How can we utilize this precious resource and not just substitute materials and products by using algae but create new applications, qualities, features and use cases? In order to explore this question and to find innovative answers, we dedicated this semester project to diverse aspects of daily life and sketched a day made of algae.


Algae grow up to 40 times faster than rooted plants. All they need is light, water and nutrients. Due to the rapid propagation, they are often seen as a plague. Starting from these properties this study deals specifically with the growth and utilisation of fibrous algae to be used in textile contexts. They are processed by means of newly interpreted technologies into either semi-manufactured products or up to a finished grown product. Marine Cotton represents an alternative to the current resources and technologies of the textile industry.

Water technologies

The approach in developing water technologies was mainly based on the given properties and quirks of the algae itself. It works with the way they can be treated and moved in the water, the ability to produce oxygen and the capability to grow on surfaces.

I. Vortex

Vortex is a concept that spins fibrous algae into yarn. As long as algae stay in water it is easy to separate or treat them. Lifting them outside, they glue together immediately. The vortex, therefore, is the perfect tool to twist them compared to an original spinning process.

II. Deep Draw

When algae are exposed to intense sunlight they produce large amounts of oxygen. The oxygen is caught under the dense algae mesh so that the algae float on the water surface. This effect can be used for a shaping process that is similar to the regular plastic deep drawing process. Seeing it from a textile production process it is to mention that it skips the step of cutting and sewing or creating waste due to these processes.
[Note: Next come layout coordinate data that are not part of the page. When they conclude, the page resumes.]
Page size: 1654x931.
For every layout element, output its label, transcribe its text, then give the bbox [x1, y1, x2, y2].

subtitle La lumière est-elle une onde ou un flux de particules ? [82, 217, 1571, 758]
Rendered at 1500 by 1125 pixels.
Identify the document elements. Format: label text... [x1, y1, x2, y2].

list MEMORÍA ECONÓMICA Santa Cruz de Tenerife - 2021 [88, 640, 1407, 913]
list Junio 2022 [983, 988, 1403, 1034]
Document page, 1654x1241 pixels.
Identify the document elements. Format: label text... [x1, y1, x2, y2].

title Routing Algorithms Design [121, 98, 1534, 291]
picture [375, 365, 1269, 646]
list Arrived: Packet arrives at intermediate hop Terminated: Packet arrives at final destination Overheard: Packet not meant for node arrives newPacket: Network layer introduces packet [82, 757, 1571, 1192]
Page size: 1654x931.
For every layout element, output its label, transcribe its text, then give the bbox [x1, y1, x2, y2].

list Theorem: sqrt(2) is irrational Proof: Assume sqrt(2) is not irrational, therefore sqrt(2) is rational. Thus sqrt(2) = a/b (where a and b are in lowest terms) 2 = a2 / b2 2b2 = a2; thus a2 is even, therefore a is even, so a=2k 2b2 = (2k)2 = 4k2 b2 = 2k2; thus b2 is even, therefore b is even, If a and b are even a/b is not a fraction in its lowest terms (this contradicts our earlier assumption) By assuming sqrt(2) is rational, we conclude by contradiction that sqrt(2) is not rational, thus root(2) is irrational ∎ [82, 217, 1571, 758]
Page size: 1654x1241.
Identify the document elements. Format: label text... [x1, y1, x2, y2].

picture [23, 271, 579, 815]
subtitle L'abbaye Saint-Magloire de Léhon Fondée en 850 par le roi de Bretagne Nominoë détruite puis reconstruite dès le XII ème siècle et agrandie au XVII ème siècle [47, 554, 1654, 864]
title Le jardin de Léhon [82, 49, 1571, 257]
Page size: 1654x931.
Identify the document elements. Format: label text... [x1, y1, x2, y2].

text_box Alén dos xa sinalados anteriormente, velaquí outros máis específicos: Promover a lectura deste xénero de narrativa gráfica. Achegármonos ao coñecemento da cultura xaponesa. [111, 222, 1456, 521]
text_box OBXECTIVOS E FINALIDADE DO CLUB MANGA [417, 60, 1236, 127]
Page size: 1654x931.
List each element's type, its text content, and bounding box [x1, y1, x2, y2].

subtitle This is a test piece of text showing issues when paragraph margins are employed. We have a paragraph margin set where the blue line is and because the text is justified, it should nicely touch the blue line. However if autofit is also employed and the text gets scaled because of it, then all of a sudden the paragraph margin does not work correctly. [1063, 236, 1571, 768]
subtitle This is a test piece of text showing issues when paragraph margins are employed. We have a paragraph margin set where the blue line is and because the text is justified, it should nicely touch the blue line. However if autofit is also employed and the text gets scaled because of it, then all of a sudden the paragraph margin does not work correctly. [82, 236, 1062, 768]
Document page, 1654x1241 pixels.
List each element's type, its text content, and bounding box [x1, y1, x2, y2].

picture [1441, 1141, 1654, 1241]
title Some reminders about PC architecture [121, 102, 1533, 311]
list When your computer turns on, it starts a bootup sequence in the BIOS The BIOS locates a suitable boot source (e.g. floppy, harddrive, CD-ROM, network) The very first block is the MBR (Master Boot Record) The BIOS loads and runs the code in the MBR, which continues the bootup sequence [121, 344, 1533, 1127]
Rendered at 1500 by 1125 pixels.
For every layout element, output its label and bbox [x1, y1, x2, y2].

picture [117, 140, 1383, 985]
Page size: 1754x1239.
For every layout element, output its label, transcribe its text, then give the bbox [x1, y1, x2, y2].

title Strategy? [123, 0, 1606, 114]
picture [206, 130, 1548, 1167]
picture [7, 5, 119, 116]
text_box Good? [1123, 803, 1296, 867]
But it has its limits as undercuts up to a certain angle.

III. 3D Growth

Due to the fact that Cladophora adheres to surfaces, it is possible to grow predefined shapes or coat surfaces. In this way, it is also easy to overcome undercuts.

Process outtakes

The project started with an excursion to the tidelands. We've got an introduction into the ecosystem of the habitat and the guide gave us a brief introduction for the plants and animals we could find on our tour.

An other stop was the AWI (Alfred Wegner Institute) which is the centre for polar and marine research. It works to understand the highly complex processes in the "system of earth" and asks questions like, How does the planet earth develop? Do we observe short-term variations or long-term trends?

We also visited the Hochschule Anhalt and Prof. Dr Carola Griehl and her team working in the Department of Applied Biosciences and Process Engineering. They introduced us in the ongoing research, showed us the lab and we were able to visit the pilot plant of a photobioreactor which is built after the principle of a ‘Tannenbaum (fir-tree)’.

In a method workshop, we tried to open up the topic of algae in a various and wide field. Beforehand we had to select one day to take 1 photo every 10 minutes. In the workshop we each student selected four inspiring images from all the photos taken to imagine a short fictitious narration, assuming that algae have “settled” our daily lives.

Brainstorming, Concepts, Stories & What if... With a short brainstorming session, we started to collect definitions regarding everyday situations, everyday objects and properties of the algae. Afterwards, three random terms got selected from each conceptual cloud and then used for the generation of ideas.

The following task was to create a „what if ...“ question. Therefore everybody chose one topic and worked on it on his own for a short amount of time. Then again we changed sheets a couple of times and worked on ideas from others. After this session, everybody selected his/ her most promising idea from all the previous topics, ideas that came up throughout the course of the workshop and visualized them by sketches and short concept texts. Concurrent and reflectively the USP, advantages/disadvantages, as well as foreseeable problems or still open questions were noted. Afterwards, further potentials and possible problems of the implementation were routed in the group by using the “Star Trek Method”.

After this very insightful and intense input phase, everybody started its own specific research, experiment and concept development.